__Activity__
When you come to a picture, pass over it, and set down the entries below exactly.

(Data items)
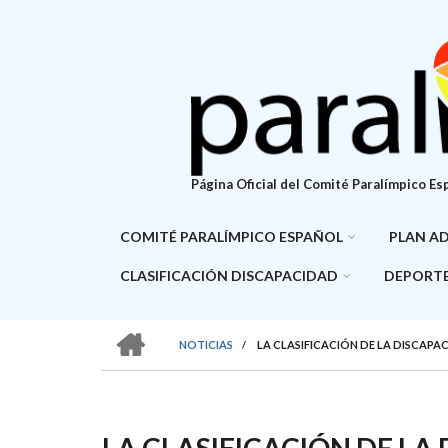
Pasar
al
contenido
principal
Página Oficial del Comité Paralímpico Es
COMITÉ PARALÍMPICO ESPAÑOL
PLAN A
CLASIFICACIÓN DISCAPACIDAD
DEPORTE
HOME
NOTICIAS
/
LA CLASIFICACIÓN DE LA DISCAPA
SOBRESCRIBIR
ENLACES
DE
LA CLASIFICACIÓN DE LA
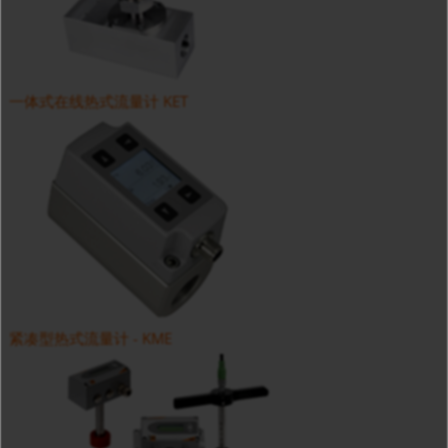
一体式在线热式流量计 KET
紧凑型热式流量计 - KME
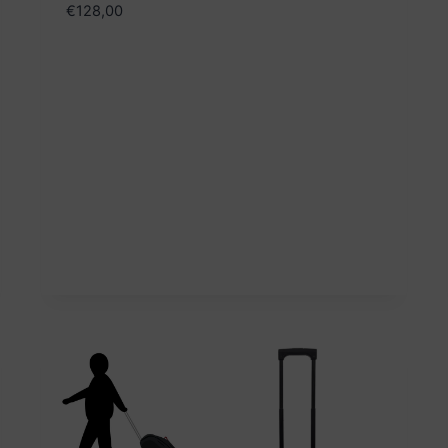
€
128,00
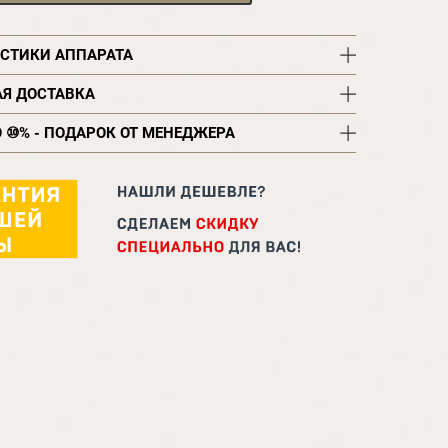
ИСТИКИ АППАРАТА
АЯ ДОСТАВКА
О ⑩% - ПОДАРОК ОТ МЕНЕДЖЕРА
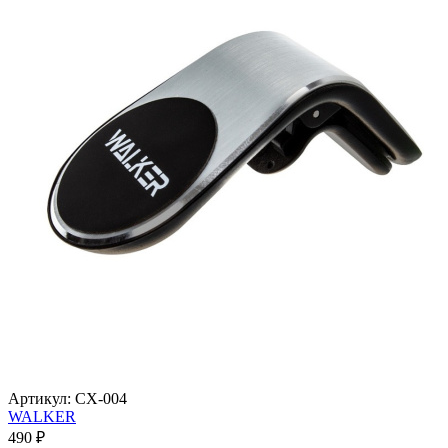
Артикул:
CX-004
WALKER
490
₽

__Written response__
Pasar
al
contenido
principal
Página Oficial del Comité Paralímpico Es
COMITÉ PARALÍMPICO ESPAÑOL
PLAN A
CLASIFICACIÓN DISCAPACIDAD
DEPORTE
HOME
NOTICIAS
/
LA CLASIFICACIÓN DE LA DISCAPA
SOBRESCRIBIR
ENLACES
DE
LA CLASIFICACIÓN DE LA
一体式在线热式流量计 KET
紧凑型热式流量计 - KME
€
128,00
ИСТИКИ АППАРАТА
АЯ ДОСТАВКА
О ⑩% - ПОДАРОК ОТ МЕНЕДЖЕРА
Артикул:
CX-004
WALKER
490
₽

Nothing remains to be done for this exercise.